Working in a PCI Level One compliant environment means that it’s nearly impossible to replicate issues locally, and it also limits production access. On top of that, there’s legacy code, when the original developer is long gone and things are being logged just-in-case, that leads to very noisy (and costly) logs. This made identifying, finding and understanding the errors and exceptions a real challenge for us.
Prior to OverOps, once we detected an issue in production, we had to:
1. Roll back the release.
2. Search for the error in the logs and code, where nothing was obvious.
3. Create a new hotfix release with extra logging.
4. release the new version.
5. Wait for replication, which could take days.
6. Get the new verbose logs and roll back the release.
7. Fix the issue.
8. Finally, release the new version.
That process could take days.

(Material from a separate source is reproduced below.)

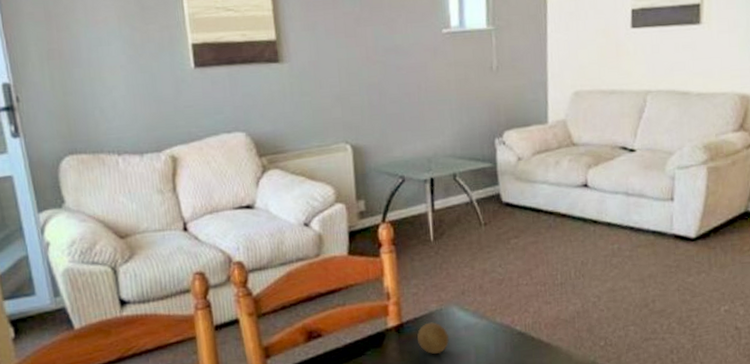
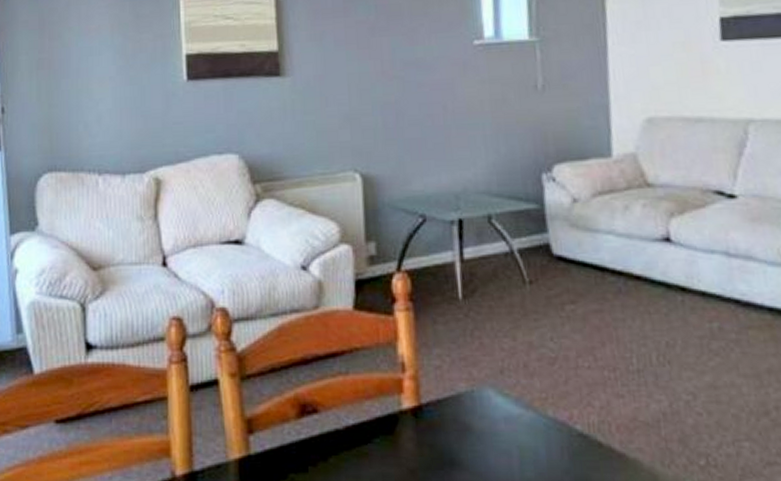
fruit: present [417,322,449,354] -> none [440,407,483,451]

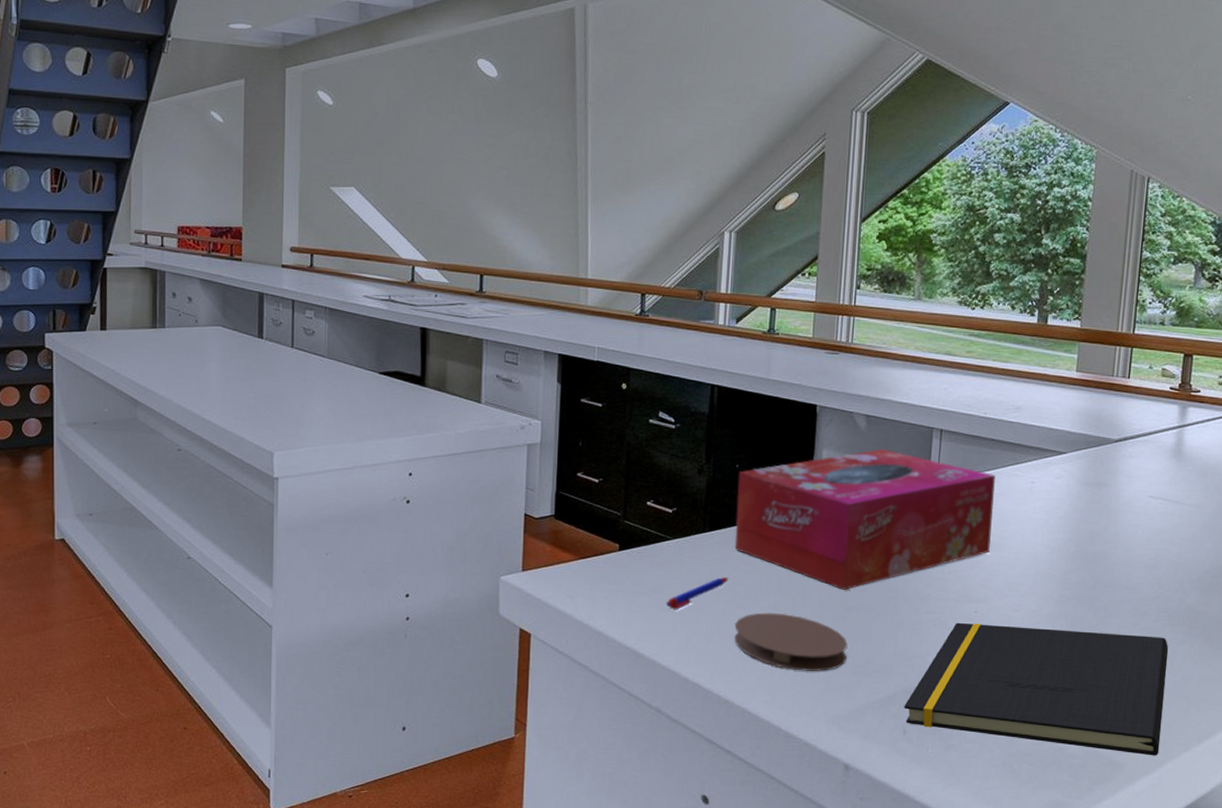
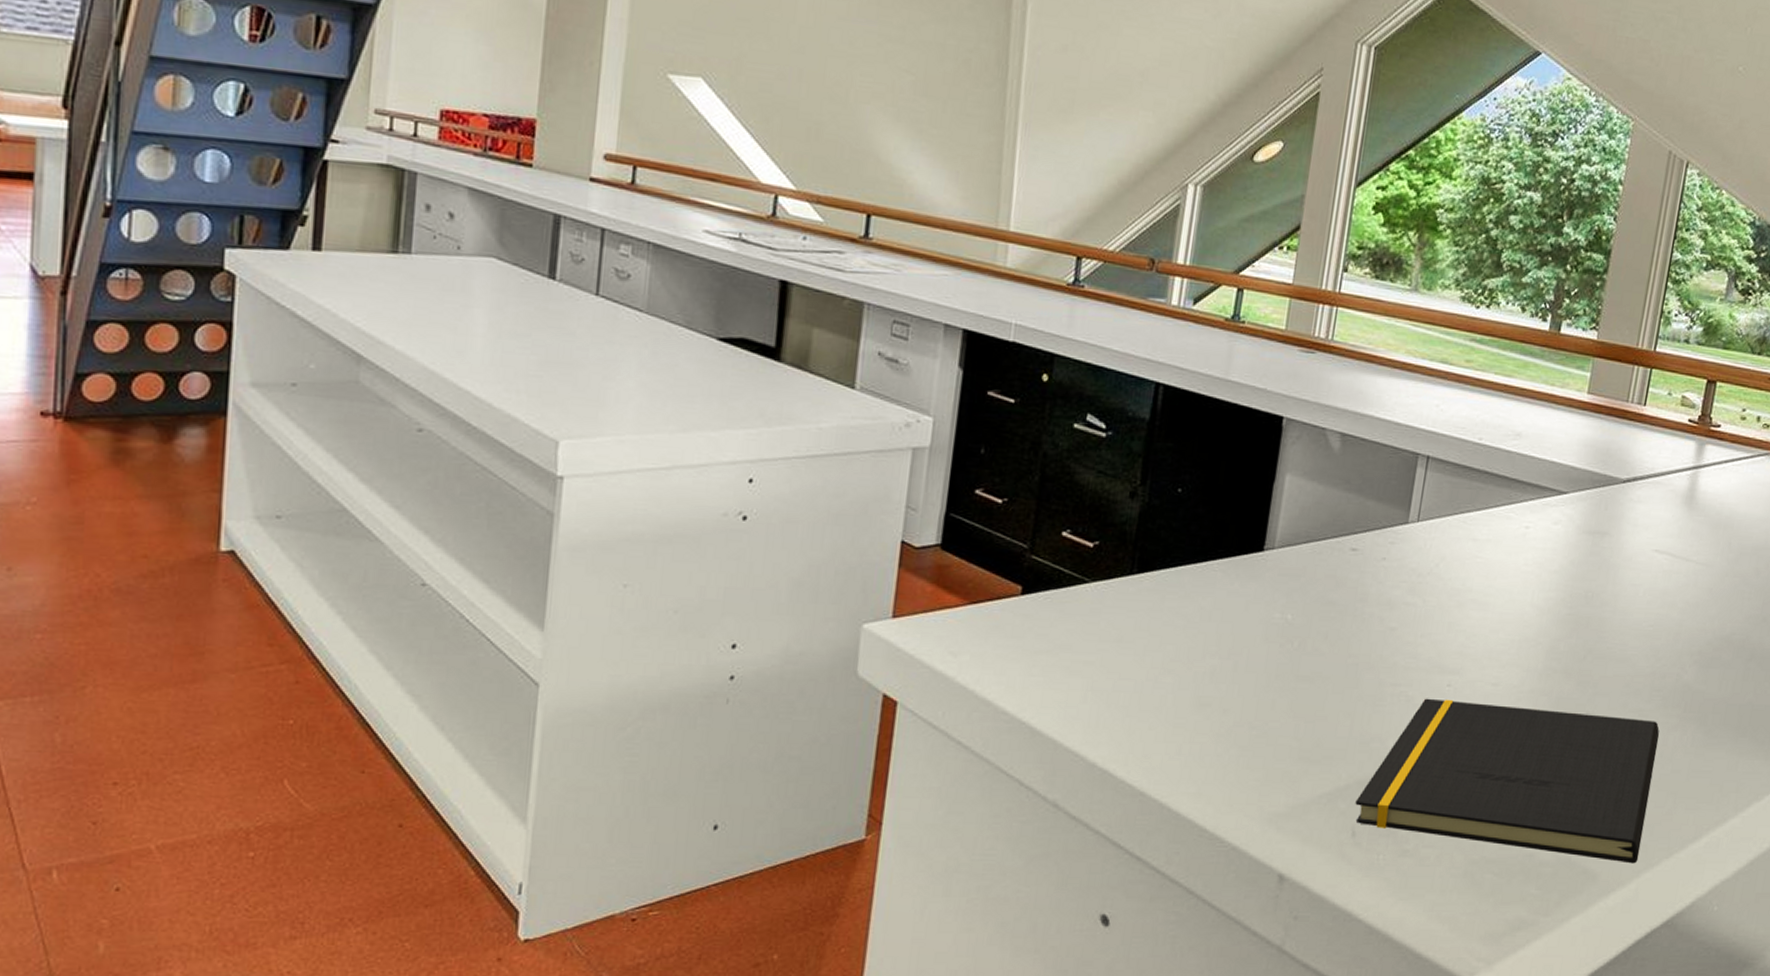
pen: present [666,576,729,610] -> none [1076,632,1158,675]
tissue box: present [734,449,995,590] -> none [1167,477,1485,654]
coaster: present [734,612,848,671] -> none [1157,680,1295,757]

OverOps reduced that time to minutes, and we have everything we need to reproduce issues straight off the bat.
We saw a performance degradation following a release. We tried looking through our APM tools, but couldn’t find any obvious elements that might have caused it within the code. Then, we received an email from OverOps that showed many “gets” from a cache failing, so objects were being re-generated.
OverOps then showed us all the variable values across the callstack for that error in production, and enabled us to fix this issue quickly and easily.
Another case was after releasing a major version - We saw a sudden spike of 500 errors on one of our APIs, and our logs were filling up with exceptions. We had to roll back the release, search the logs and code, create a hotfix with extra logging, release the new version and wait for replication. That took 3 days.
Now when we release a version, OverOps alerts us about errors in real time, shows us the variables and lets us easily reproduce and solve the issue. OverOps turned days of work into minutes. Short of attaching a debugger in production, OverOps is the next best thing.
OverOps’s email digests alert us on new errors that were detected in our application during the last 24 hours. These emails also notify about specific errors that exceed target volumes that we’ve set up in advance.
With OverOps, we’ve cut down our time spent debugging and troubleshooting by 90%. This enables us to speed up development time and deliver a reliable product, while still offering an excellent user experience.